Although the potential tax savings are significant, this tax incentive is nevertheless often overlooked due to that fact that owners of vacant land frequently do not have sufficient taxable income to warrant its use. What many taxpayers fail to realize is that there are conservation easement tax strategies in place that allow partners who are not original landowners to receive the tax benefits associated with conservation easement donations. This being the case, non-landowners should investigate the possibility of using charitable land donations to offset sizable taxable transactions and periods of high income.
Charitable Gifts of Appreciated Property
A Charitable Gift of Appreciated Property is a second tax break that is very often underutilized. For high income taxpayers as well as those facing the tax consequences of a sizable taxable transaction, a charitable contribution of appreciated property can offer a significant tax benefit. In general, a taxpayer who makes such a donation receives a charitable tax deduction equal to the current market value of the donated asset with the added benefit of avoiding paying capital gains taxes on any appreciated value of the contribution if it was sold for a profit.
Although appreciated investments are probably the most common asset donated to charity, such contributions can also come in the form of land or real estate, among other things. Even when the profits from the sale of such items are taxed at more favorable long term capital gains rates, combined state and federal income taxes can amount to as much as 35% of the sale price. This makes donating such assets to charity a desirable tax planning strategy for certain types of taxpayers. In addition to the tax benefits received by the donor, a Charitable Gift of Appreciated Property provides the charitable recipient of the donation with all of the benefits associated with the donated asset.
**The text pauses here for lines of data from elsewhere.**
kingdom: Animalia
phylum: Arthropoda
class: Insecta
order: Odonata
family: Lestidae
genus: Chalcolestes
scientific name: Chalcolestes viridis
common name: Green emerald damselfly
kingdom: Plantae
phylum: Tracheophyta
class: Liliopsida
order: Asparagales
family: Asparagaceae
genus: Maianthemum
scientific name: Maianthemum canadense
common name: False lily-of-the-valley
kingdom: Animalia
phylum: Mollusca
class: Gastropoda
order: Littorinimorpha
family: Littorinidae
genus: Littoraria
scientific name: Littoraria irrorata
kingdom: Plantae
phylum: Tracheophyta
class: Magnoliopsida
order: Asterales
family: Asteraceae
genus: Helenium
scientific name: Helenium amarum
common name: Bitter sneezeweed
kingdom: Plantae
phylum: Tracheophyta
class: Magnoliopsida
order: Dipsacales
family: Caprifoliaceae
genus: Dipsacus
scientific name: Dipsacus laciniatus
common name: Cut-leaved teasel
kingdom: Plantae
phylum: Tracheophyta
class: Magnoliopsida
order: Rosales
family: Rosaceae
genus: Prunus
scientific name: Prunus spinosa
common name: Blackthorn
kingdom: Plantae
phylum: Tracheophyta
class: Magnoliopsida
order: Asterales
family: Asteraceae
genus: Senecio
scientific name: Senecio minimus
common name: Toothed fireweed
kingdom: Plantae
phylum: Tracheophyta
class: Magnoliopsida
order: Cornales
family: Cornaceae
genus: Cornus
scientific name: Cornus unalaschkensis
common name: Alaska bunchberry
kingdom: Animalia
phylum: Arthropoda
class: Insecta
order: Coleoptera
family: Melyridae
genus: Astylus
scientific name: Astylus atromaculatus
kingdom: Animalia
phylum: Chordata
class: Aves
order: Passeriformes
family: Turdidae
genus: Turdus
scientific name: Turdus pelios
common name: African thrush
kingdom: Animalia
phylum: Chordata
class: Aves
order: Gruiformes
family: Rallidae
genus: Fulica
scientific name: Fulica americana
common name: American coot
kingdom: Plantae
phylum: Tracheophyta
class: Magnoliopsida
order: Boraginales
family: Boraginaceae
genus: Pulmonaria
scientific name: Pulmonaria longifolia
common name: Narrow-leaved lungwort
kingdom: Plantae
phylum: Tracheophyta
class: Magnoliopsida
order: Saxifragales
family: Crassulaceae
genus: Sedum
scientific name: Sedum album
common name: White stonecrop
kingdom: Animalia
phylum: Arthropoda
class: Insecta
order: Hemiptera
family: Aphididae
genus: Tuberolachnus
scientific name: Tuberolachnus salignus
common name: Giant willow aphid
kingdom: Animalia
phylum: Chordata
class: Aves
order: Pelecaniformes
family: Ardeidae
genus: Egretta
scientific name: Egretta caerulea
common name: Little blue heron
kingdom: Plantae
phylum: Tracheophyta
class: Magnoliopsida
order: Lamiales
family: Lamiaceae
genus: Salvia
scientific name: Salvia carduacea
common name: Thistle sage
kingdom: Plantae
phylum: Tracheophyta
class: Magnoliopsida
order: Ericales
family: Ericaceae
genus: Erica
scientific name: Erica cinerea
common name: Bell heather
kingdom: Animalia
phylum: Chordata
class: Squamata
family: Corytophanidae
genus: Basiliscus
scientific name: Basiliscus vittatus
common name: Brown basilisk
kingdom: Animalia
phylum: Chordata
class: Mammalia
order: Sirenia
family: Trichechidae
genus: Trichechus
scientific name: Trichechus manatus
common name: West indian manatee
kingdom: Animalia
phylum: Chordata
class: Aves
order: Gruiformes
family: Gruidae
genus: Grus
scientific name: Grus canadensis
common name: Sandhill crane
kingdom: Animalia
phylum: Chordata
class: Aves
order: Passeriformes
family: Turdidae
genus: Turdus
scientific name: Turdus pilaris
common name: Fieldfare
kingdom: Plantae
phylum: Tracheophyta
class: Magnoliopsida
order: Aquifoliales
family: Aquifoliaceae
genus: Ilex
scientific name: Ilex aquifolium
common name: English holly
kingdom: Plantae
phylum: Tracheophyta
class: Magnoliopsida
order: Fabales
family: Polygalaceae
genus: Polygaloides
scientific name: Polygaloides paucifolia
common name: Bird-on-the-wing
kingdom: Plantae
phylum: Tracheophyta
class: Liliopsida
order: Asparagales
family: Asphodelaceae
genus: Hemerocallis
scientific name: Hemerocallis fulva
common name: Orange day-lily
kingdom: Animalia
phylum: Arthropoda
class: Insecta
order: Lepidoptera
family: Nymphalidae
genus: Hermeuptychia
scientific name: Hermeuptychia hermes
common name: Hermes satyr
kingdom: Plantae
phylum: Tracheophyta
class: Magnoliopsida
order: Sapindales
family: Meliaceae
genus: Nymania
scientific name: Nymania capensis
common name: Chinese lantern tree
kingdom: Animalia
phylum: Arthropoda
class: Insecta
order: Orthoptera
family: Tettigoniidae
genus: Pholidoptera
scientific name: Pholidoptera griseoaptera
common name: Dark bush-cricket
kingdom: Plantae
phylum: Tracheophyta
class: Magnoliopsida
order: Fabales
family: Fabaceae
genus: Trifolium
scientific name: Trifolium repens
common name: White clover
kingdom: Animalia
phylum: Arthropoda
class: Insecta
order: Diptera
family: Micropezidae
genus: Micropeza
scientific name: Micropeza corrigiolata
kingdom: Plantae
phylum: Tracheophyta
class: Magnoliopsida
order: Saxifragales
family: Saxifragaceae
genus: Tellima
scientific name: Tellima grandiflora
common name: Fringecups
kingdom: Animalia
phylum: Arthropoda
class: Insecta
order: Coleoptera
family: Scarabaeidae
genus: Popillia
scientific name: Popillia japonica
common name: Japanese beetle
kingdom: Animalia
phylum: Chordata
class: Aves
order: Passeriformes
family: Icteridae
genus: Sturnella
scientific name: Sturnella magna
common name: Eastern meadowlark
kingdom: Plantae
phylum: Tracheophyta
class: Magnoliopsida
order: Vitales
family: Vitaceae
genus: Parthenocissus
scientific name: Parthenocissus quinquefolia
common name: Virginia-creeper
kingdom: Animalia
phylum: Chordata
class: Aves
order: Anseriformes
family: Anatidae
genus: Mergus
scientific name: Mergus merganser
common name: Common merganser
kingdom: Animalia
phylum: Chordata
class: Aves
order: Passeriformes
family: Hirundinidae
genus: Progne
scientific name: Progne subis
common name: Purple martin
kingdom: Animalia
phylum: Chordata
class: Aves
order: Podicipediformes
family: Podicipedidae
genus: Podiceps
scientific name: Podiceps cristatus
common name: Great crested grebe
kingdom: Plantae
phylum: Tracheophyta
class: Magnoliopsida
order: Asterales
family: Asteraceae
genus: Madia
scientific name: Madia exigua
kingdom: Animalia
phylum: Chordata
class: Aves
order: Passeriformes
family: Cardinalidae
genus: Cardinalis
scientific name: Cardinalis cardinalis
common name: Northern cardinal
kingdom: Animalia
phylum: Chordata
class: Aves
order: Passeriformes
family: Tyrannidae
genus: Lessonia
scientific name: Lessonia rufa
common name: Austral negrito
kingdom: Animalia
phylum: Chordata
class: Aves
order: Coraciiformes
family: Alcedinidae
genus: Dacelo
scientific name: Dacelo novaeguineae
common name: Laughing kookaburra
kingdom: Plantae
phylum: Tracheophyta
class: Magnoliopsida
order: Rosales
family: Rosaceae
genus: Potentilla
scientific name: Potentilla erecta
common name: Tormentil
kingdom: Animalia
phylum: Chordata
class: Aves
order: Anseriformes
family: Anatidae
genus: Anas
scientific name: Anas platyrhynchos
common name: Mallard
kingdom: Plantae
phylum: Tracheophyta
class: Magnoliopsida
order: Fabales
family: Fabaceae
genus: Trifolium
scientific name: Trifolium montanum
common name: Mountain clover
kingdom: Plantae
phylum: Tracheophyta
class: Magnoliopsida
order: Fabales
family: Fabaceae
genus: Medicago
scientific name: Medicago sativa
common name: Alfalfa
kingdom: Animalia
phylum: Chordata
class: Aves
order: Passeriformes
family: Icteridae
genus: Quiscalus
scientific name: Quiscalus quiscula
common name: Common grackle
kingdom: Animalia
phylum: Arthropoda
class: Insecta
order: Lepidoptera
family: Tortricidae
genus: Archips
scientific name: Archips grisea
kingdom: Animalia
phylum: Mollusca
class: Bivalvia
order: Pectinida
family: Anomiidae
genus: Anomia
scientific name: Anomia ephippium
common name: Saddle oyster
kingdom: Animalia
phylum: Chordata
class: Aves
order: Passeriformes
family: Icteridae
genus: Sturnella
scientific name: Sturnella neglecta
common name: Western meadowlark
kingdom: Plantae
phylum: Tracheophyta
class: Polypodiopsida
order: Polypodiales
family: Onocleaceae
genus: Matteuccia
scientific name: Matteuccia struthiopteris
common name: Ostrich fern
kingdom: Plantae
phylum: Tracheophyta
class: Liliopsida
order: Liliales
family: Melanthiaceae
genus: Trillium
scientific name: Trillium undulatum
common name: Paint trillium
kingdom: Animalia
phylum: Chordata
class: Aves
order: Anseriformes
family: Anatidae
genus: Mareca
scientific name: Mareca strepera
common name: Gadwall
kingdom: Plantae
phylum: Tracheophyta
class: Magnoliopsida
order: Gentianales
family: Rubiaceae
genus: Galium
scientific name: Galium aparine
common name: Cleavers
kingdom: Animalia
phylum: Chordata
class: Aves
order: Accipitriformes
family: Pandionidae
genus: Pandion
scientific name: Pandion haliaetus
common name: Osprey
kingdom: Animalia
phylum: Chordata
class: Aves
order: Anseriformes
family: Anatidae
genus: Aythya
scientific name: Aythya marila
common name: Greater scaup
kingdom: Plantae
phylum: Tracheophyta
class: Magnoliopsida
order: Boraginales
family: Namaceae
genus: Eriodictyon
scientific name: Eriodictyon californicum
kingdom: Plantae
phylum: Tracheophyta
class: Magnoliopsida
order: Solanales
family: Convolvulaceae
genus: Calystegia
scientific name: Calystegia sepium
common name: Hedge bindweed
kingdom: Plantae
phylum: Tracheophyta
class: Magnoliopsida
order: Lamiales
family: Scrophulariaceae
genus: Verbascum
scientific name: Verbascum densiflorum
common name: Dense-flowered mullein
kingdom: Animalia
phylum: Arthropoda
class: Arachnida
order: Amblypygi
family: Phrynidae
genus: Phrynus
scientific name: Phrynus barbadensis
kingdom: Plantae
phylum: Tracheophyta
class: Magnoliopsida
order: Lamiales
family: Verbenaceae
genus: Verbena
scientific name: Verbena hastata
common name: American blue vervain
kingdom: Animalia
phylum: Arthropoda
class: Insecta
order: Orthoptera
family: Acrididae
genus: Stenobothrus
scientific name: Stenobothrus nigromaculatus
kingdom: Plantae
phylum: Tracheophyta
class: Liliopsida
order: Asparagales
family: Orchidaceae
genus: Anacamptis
Conservation Easement Deductions and Charitable Gifts of Appreciated Property are just two of many lesser known tax incentives that can provide a significant tax advantage to a taxpayer who meets the required quantification criteria. This being the case, a prudent taxpayer is always wise look at all possible ways to reduce taxable income and save valuables tax dollars. However, since many tax credits and tax deductions are obscure and complicated to decipher, taking full advantage of available tax breaks is often best accomplished with the help of a qualified tax professional.